● Sayfa alıntısı
:::::

ABD temsilcisi, Sudan ziyaretini yarıda kesti

El-Burhan: Eski yetkililerin tutuklanması adli bir durum

Hartum’daki ABD Büyükelçiliği Maslahatgüzarı Lucy Tamlin ile el-Burhan dün Cumhurbaşkanlığı Sarayı’nda gerçekleştirdiği görüşme sırasında (SUNA)
Hartum’daki ABD Büyükelçiliği Maslahatgüzarı Lucy Tamlin ile el-Burhan dün Cumhurbaşkanlığı Sarayı’nda gerçekleştirdiği görüşme sırasında (SUNA)
TT

ABD temsilcisi, Sudan ziyaretini yarıda kesti

Hartum’daki ABD Büyükelçiliği Maslahatgüzarı Lucy Tamlin ile el-Burhan dün Cumhurbaşkanlığı Sarayı’nda gerçekleştirdiği görüşme sırasında (SUNA)
Hartum’daki ABD Büyükelçiliği Maslahatgüzarı Lucy Tamlin ile el-Burhan dün Cumhurbaşkanlığı Sarayı’nda gerçekleştirdiği görüşme sırasında (SUNA)

ABD Başkanı'nın Afrika Boynuzu Özel Temsilcisi David Satterfield, dün iki gün süreceği duyurulan Sudan ziyaretini gerekçe göstermeden ve Sudanlı yetkililerle planlandığı gibi herhangi bir görüşme yapmadan aniden yarıda kesti.
Sudan ordusu komutanı Orgeneral Abdulfettah el-Burhan, geçtiğimiz günlerde siyasi isimlerin tutuklanmasını “adli bir durum” olarak nitelendirirken, demokratik geçiş sürecini tamamlama, seçimleri özgür ve adil bir şekilde düzenleme ve iktidarı seçilmiş bir hükümete devretme taahhüdünde bulundu. Ayrıca, ülkenin içinde bulunduğu siyasi krizden, güvenli bir çıkış için tüm unsurlarla diyalog kurma noktasındaki kararlılığını da vurguladı.
ABD'nin Hartum Büyükelçiliği Maslahatgüzarı Lucy Tamlin, Twitter hesabından yaptığı açıklamada, Sudan'daki siyasi sürece taraf olan sivil ve askeri tarafların ABD Özel Elçisi'nin ayrılışı konusunda bilgilendirildiğini ifade etti. Tamlin, Satterfield’in Sudanlı yetkililerle görüşmeler yapmak üzere Hartum’a tekrar geleceğini belirtti.

:::::

● Sağlanan bilgiler
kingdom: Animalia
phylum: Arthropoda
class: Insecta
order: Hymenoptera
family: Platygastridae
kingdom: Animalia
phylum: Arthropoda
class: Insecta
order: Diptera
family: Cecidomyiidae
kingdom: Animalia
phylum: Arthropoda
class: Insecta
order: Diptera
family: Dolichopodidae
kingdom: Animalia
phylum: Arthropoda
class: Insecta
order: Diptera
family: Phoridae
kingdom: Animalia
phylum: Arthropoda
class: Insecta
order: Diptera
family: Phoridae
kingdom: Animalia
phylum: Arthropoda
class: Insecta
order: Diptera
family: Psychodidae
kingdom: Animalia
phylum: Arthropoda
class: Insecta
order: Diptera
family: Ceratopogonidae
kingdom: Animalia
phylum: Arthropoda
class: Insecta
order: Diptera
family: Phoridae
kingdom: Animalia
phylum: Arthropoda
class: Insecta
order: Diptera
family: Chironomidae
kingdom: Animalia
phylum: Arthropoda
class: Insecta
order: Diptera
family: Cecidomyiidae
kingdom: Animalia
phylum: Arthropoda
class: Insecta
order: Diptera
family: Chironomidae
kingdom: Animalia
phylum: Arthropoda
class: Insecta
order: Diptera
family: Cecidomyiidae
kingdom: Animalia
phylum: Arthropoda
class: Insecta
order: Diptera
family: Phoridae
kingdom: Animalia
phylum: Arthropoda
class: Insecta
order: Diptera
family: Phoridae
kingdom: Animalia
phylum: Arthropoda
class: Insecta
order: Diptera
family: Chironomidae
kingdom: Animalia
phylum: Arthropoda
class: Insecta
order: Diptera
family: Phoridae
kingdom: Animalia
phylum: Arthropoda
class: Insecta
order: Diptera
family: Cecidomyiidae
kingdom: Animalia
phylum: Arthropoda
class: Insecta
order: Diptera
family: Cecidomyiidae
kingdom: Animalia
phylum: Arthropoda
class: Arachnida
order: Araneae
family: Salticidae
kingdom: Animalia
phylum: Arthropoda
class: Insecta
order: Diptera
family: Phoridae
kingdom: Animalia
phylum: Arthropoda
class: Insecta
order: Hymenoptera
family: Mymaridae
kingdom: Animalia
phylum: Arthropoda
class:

:::::

● Talimatlar ve koşullar
Yukarıdaki sayfa alıntısını iki cümleyle özetler misin?

● Yazılı yanıt
ABD Başkanı'nın Afrika Boynuzu Özel Temsilcisi David Satterfield, iki gün süreceği duyurulan Sudan ziyaretini gerekçe göstermeden ve Sudanlı yetkililerle planlanan görüşmeleri yapmadan yarıda kesti; ABD'nin Hartum Büyükelçiliği Maslahatgüzarı Lucy Tamlin ise Satterfield'in görüşmeler için Hartum'a tekrar geleceğini belirtti. Sudan ordusu komutanı Orgeneral Abdulfettah el-Burhan, siyasi isimlerin tutuklanmasını "adli bir durum" olarak nitelendirdi ve demokratik geçişi tamamlama, özgür ve adil seçim düzenleme ve iktidarı seçilmiş bir hükümete devretme taahhüdünde bulundu.